God Save Texas
“If I owned Heaven and Houston, I would rent out Heaven and live in Houston”. Having lived in the city for almost fifty years, I can substantiate that claim with my personal, valid reasoning. And with almost two hundred thousand ‘Indians’ making it home, let the ‘cowboys’ take it as a challenge if they so choose.
The Pulitzer Prize-winning author and native Texan, Lawrence Wright, in his interview with Chandrahas Choudhury, laments the metamorphosis of his once-upon-a-time, distinctly fabled state of extensive landscapes and charming foibles into a virtuously unpleasant region, from others blaming us for the assassination of Kennedy to the Texan drawl and all in between. Our politics has not elected a Democrat since the seventies, and we are being threatened by the brutality of several disturbing changes.
Being addressed as a Texan used to be synonymous with its automatically assumed charm, be it for the cowboy culture, fast-drawing guns, oil fields, hospitality or sheer vastness and its massive dimensions. In recent years, it has overtaken California in technology, developed into an economy as large as Australia with the Texas Medical Center being the largest in the world, and has earned the distinction of being the global energy capital. Living up to be a Texan is a burden for almost anyone to justify, a shadow too big to fill. Its economic model of low taxation and minimal regulation has been producing extraordinary growth, attracting steady relocation of people from all over. The place is also one of conflicting statistics; politically, the Democrats control the cities while the Republicans hold the majority control of the state for decades, where the minorities form a majority, including the largest adherents of Muslims anywhere in the United States.
As he narrates the several unsettling attempts from the Trumpian leadership, Mr. Wright remains optimistic about the impending progressive changes and the possibility of the state gradually turning purple, with the working-class voters realizing the doom and reacting with their votes. He envisions such a possibility of the tides turning if the Democrats were to pick a moderate candidate: a leader who would pay attention to the declining educational standards, work to improve the dilapidated infrastructure, accept the scientific advice regarding the ubiquitously disastrous climate changes, bring on reasonable gun laws and engage in the many needed social reforms.
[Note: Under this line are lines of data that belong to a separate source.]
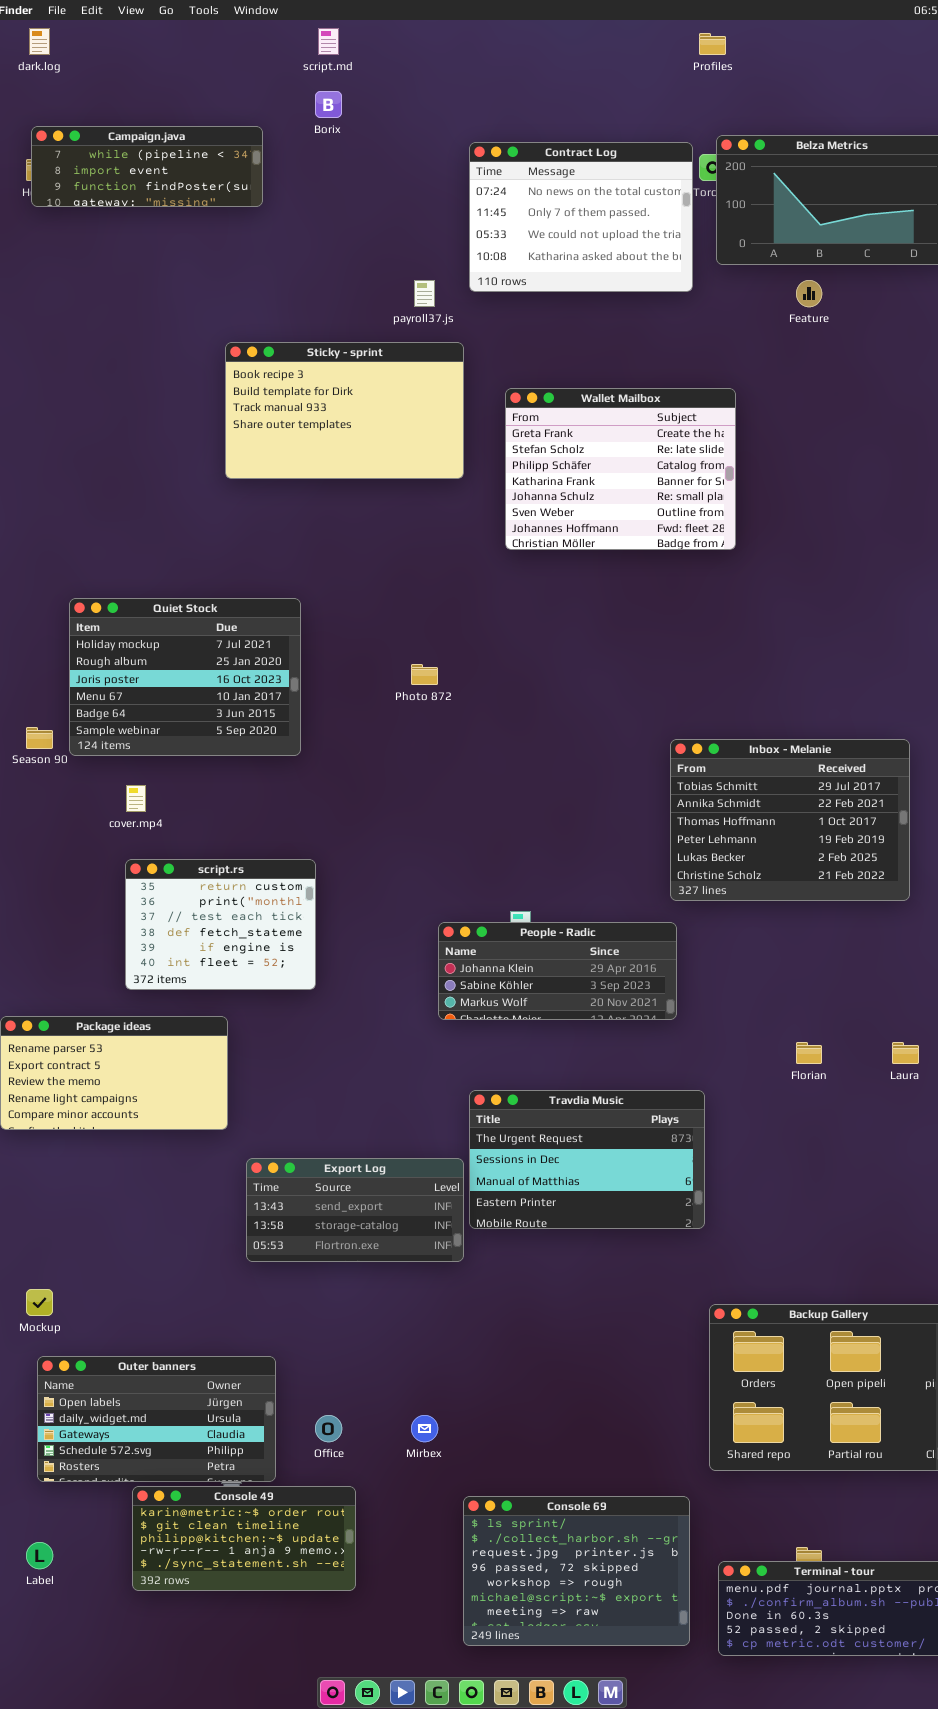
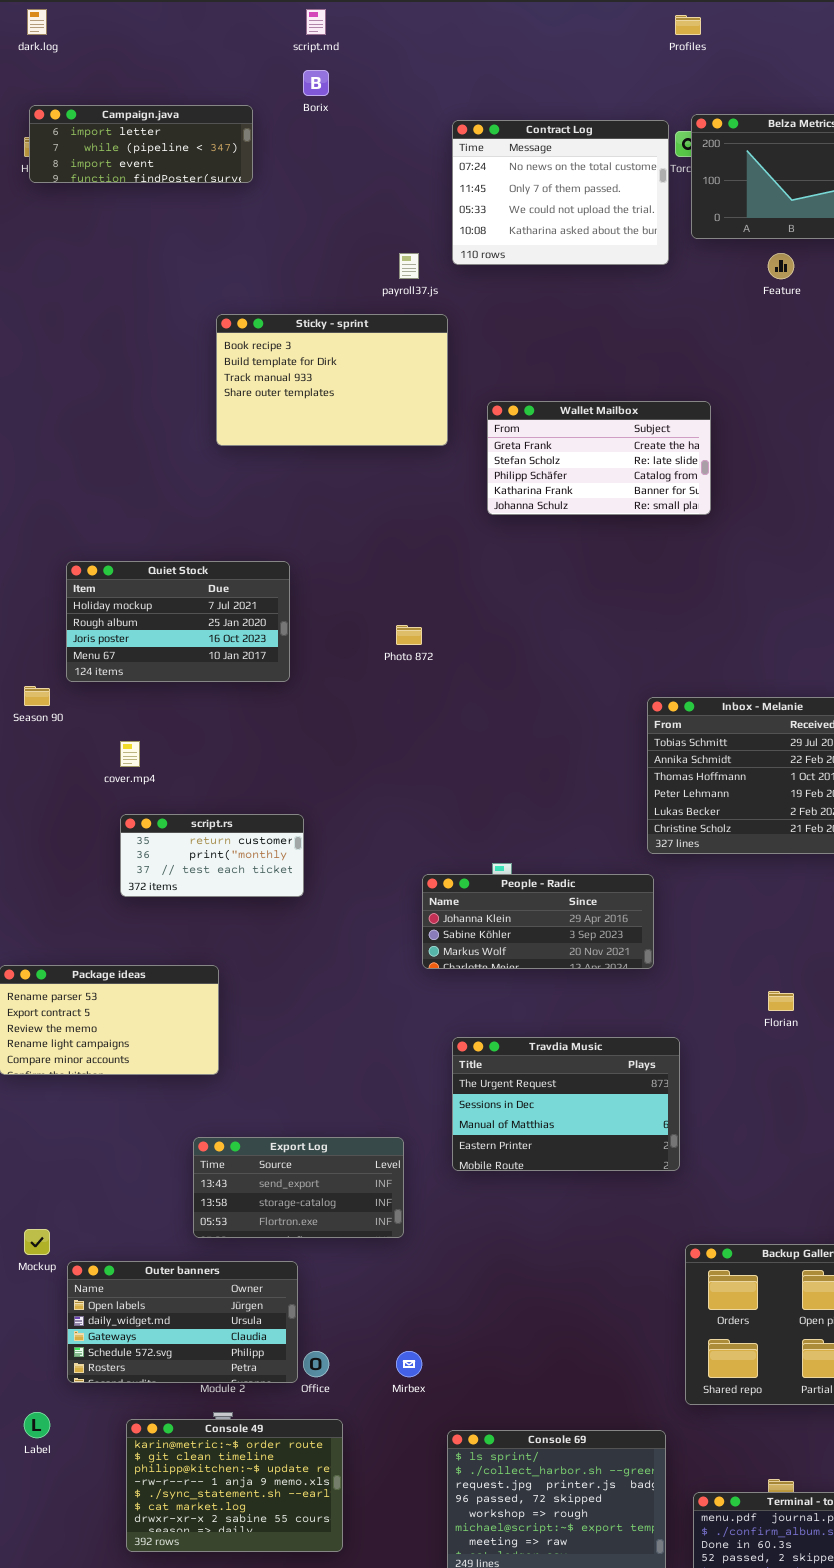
Campaign.java: [31,126,263,207] -> [29,105,253,183], scrolled up 1 row
Wallet Mailbox: [505,388,736,550] -> [487,401,711,515], resized
Quiet Stock: [69,598,301,756] -> [66,561,290,682], resized
script.rs: [125,859,316,990] -> [120,814,304,897], resized
Export Log: [246,1158,464,1262] -> [193,1137,404,1238], moved
Outer banners: [37,1356,276,1482] -> [67,1261,298,1383], moved
Console 49: [132,1486,356,1591] -> [126,1419,343,1552], resized
Label: [26,1542,53,1569] -> [24,1412,50,1438], moved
To those who have chosen Texas as their home, the discussion turned out to be quite informative of its history, its evolution, its opportunities and its political fluctuations as he concluded it, offering hope for a possible change of fortunes, and for a potentially prosperous future. The session turned out to be an interesting, intimate, inside perspective from an erudite Texan, whose political opinions may not be agreed by some, but nevertheless worth everyone’s introspection.